(Change detection data)
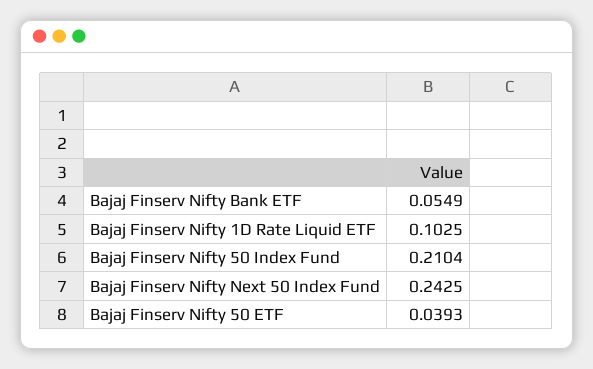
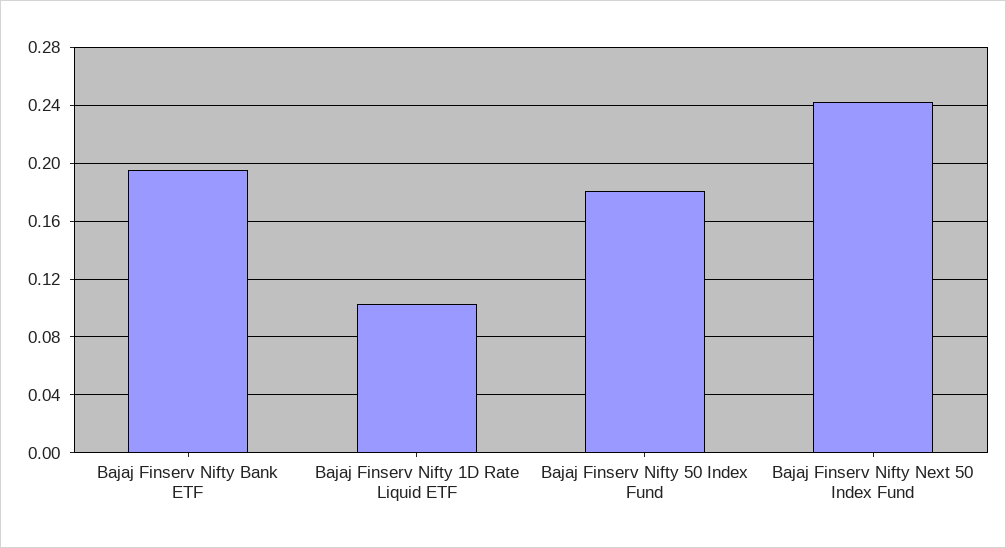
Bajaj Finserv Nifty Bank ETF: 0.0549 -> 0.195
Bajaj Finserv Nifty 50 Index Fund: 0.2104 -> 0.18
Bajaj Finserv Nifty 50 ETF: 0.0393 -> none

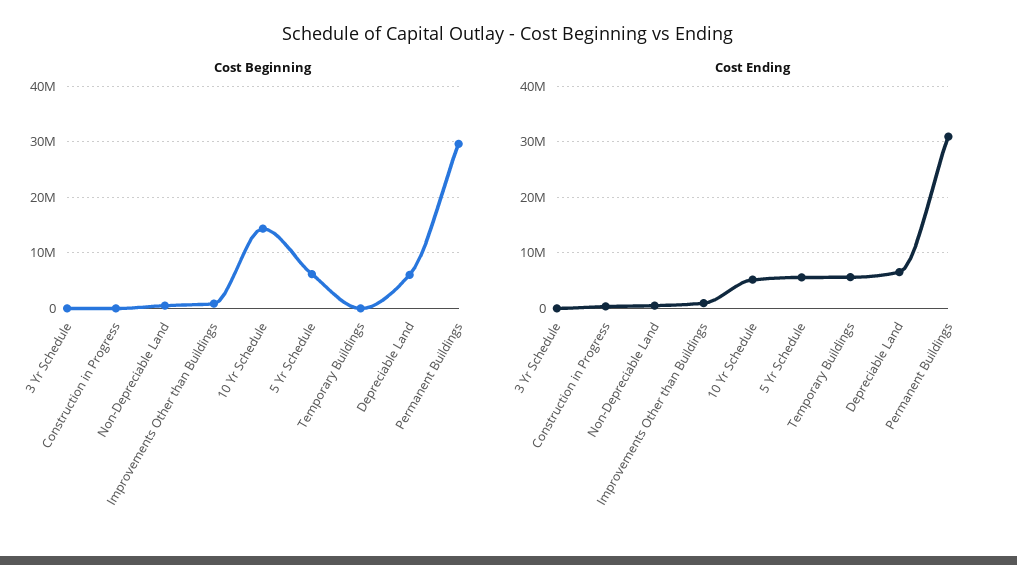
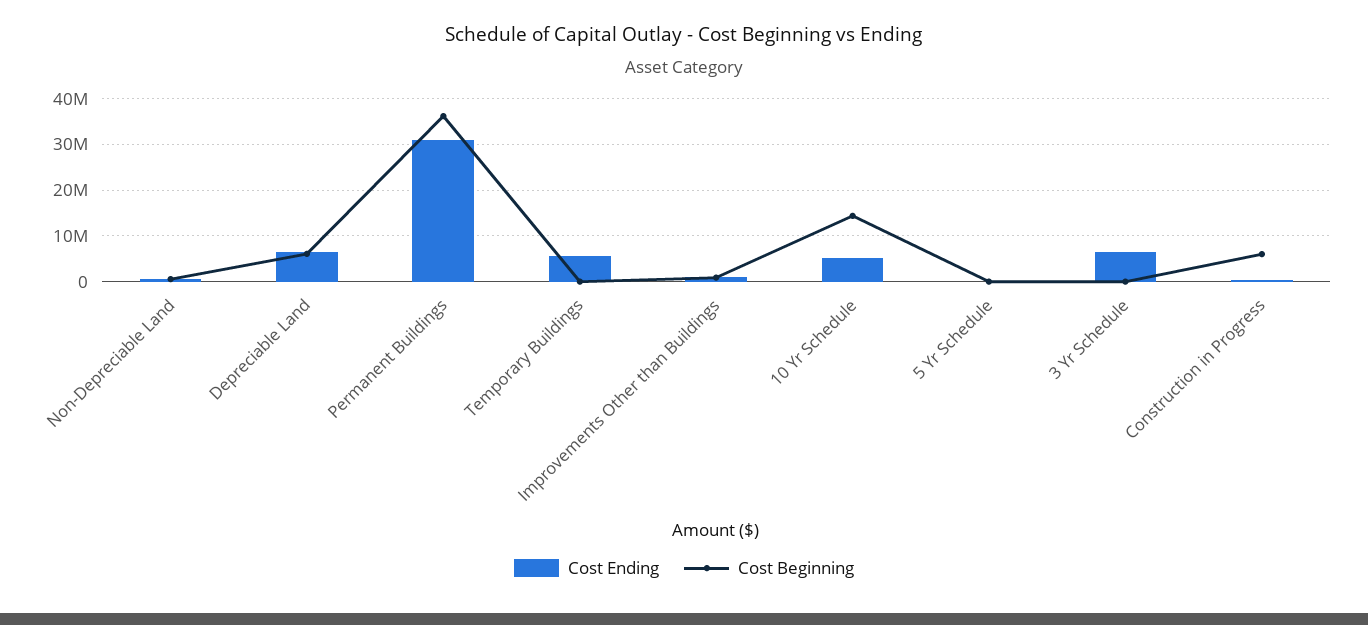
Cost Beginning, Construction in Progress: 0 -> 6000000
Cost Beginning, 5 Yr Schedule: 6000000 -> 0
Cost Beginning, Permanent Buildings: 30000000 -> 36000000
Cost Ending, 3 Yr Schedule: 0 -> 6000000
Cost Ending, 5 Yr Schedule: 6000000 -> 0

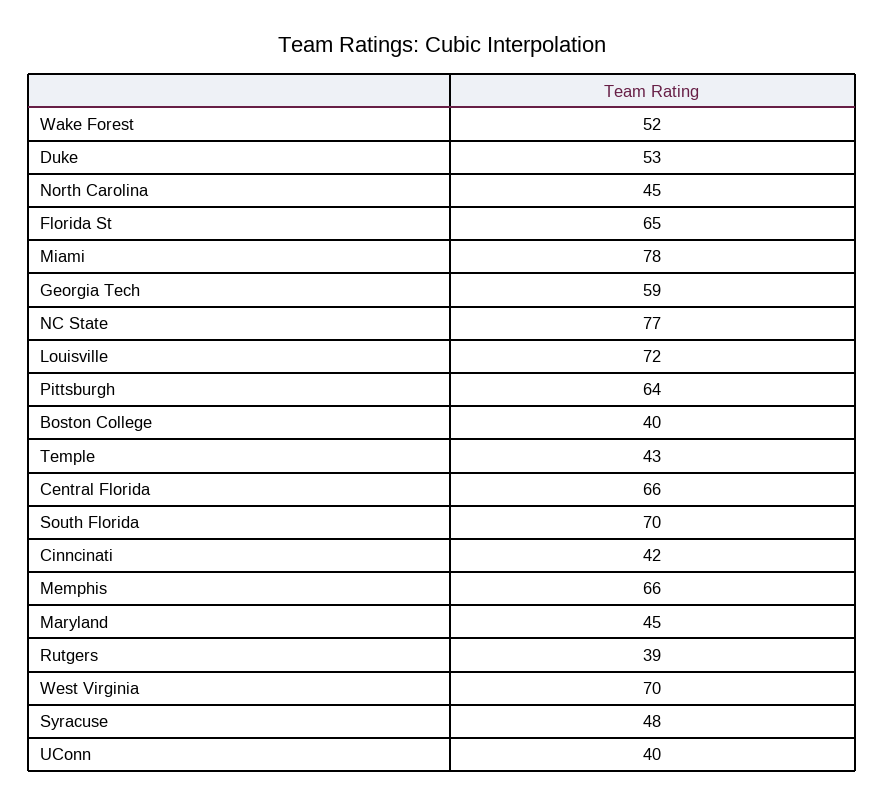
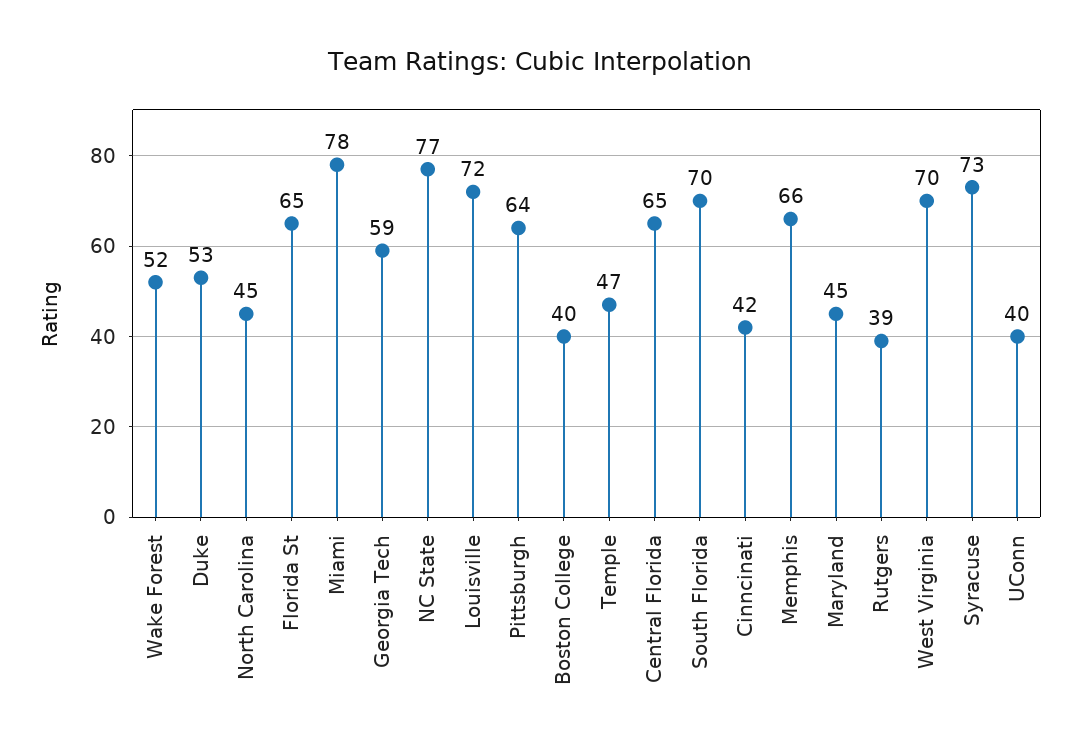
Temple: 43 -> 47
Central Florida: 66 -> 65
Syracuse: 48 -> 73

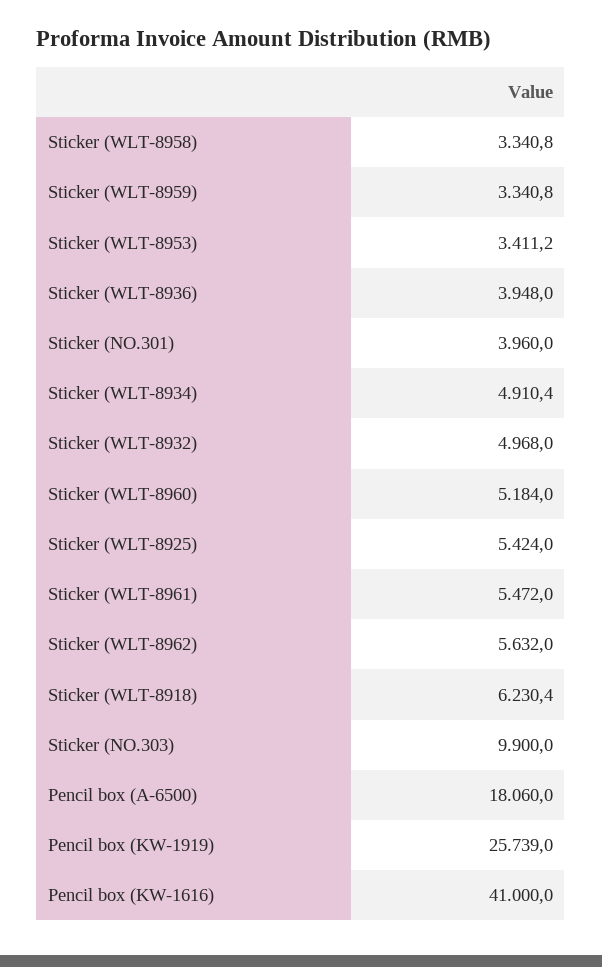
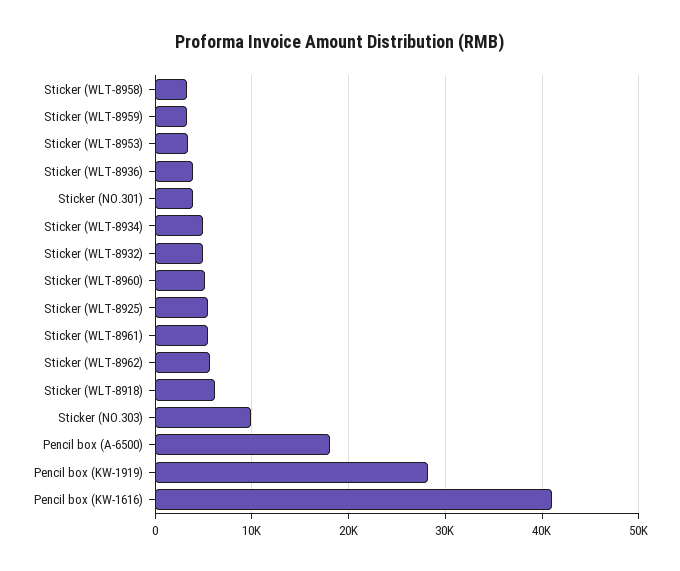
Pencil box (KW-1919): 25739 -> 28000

**Work required**
Render the records above word for word and leave the pictures out.

**Expected output**
Bajaj Finserv Nifty Bank ETF: 0.0549 -> 0.195
Bajaj Finserv Nifty 50 Index Fund: 0.2104 -> 0.18
Bajaj Finserv Nifty 50 ETF: 0.0393 -> none

Cost Beginning, Construction in Progress: 0 -> 6000000
Cost Beginning, 5 Yr Schedule: 6000000 -> 0
Cost Beginning, Permanent Buildings: 30000000 -> 36000000
Cost Ending, 3 Yr Schedule: 0 -> 6000000
Cost Ending, 5 Yr Schedule: 6000000 -> 0

Temple: 43 -> 47
Central Florida: 66 -> 65
Syracuse: 48 -> 73

Pencil box (KW-1919): 25739 -> 28000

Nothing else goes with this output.